### WHAT IS BEING ASKED
Copy out each line below that contains the string "axis". Case counts.

[Images of plotted data]

============================================================

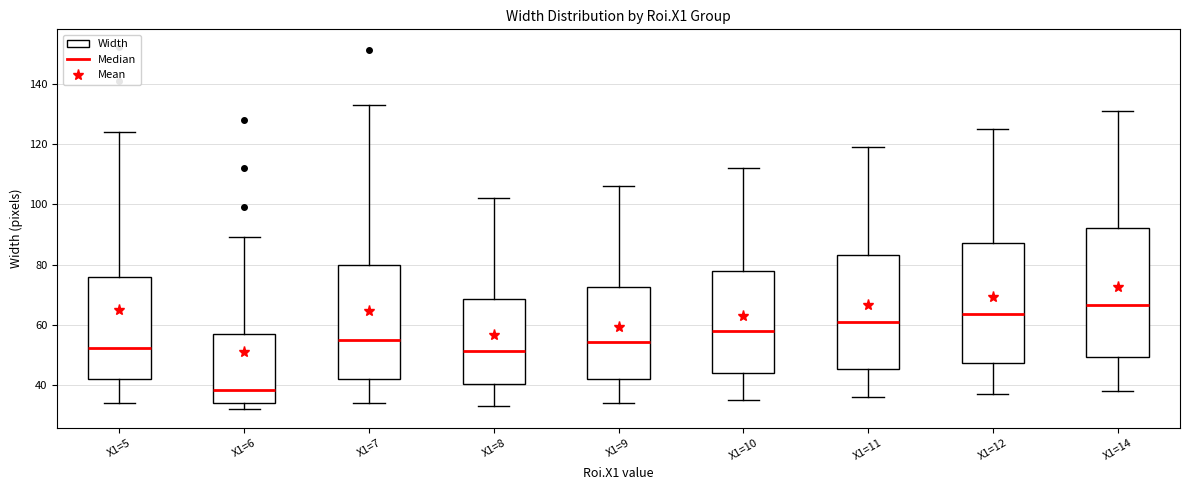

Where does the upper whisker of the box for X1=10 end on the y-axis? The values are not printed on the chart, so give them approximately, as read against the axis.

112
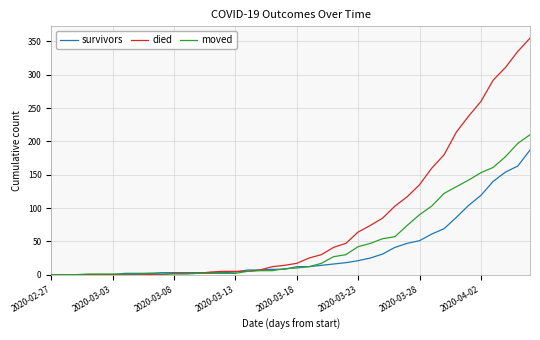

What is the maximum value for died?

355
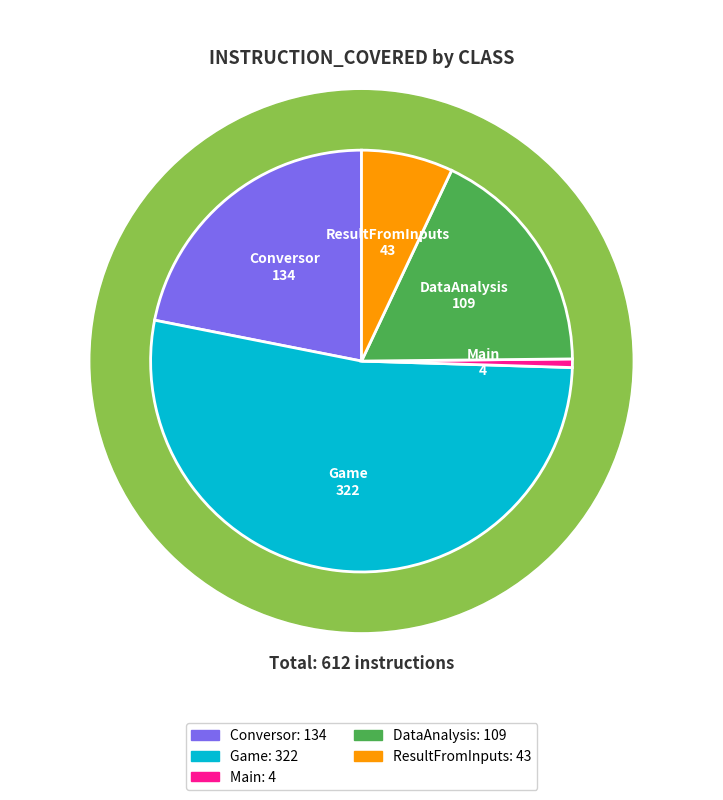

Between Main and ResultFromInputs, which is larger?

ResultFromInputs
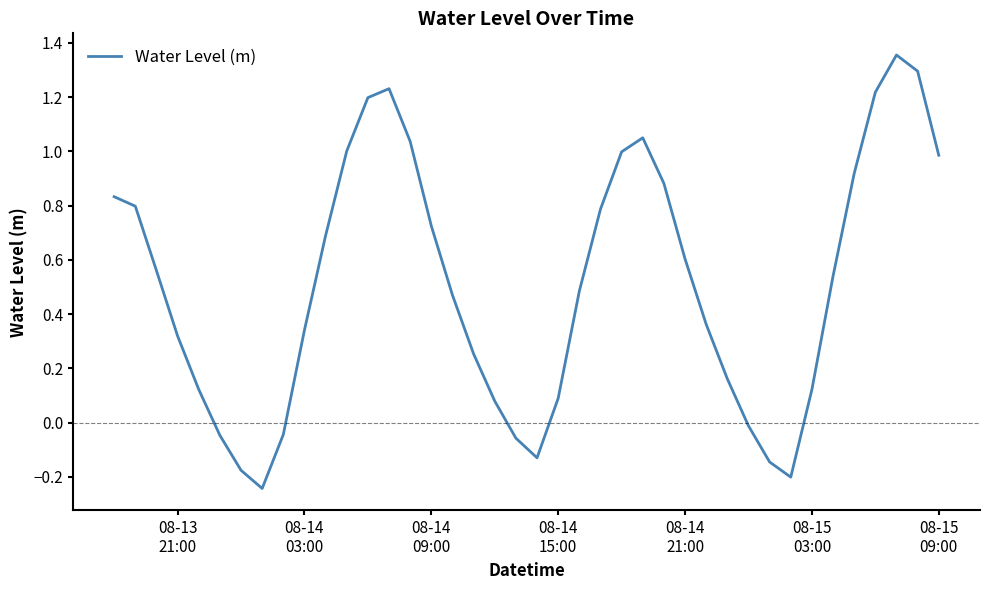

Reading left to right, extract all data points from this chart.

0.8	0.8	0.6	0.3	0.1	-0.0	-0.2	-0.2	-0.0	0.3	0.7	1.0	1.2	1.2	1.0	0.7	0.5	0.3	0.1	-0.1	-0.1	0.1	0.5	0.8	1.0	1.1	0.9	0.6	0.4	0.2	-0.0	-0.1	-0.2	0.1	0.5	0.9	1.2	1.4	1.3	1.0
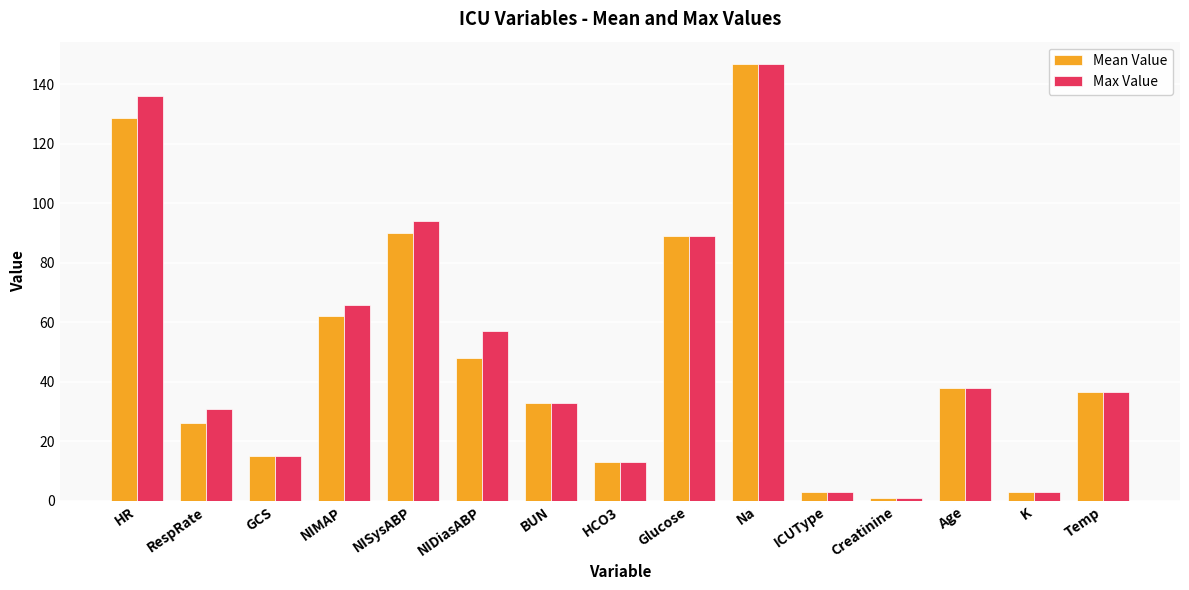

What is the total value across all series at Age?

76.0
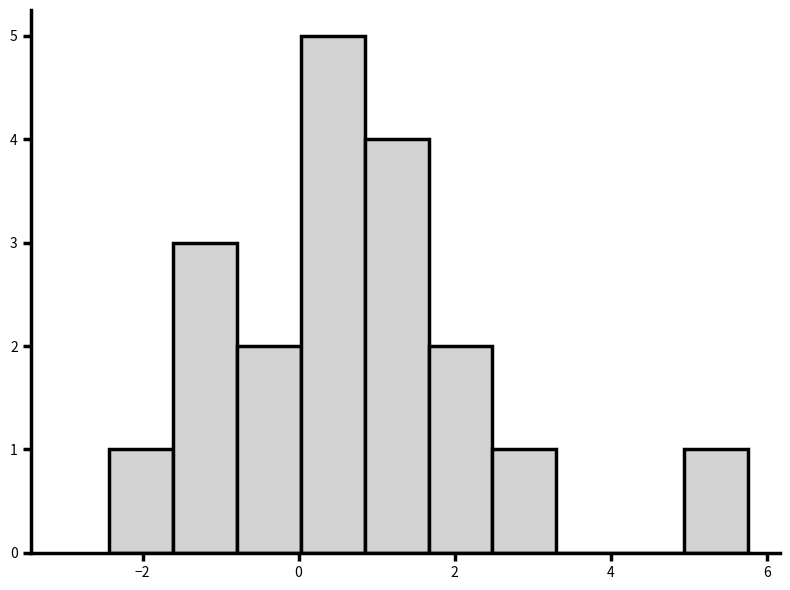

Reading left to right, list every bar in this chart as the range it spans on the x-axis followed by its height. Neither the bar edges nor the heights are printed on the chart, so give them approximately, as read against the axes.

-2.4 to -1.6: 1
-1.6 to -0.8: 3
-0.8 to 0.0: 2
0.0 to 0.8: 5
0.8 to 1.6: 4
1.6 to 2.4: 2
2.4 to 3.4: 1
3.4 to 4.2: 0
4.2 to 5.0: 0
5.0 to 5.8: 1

============================================================

### FINISHED TASK
Where does the upper whisker of the box for X1=10 end on the y-axis? The values are not printed on the chart, so give them approximately, as read against the axis.
Reading left to right, list every bar in this chart as the range it spans on the x-axis followed by its height. Neither the bar edges nor the heights are printed on the chart, so give them approximately, as read against the axes.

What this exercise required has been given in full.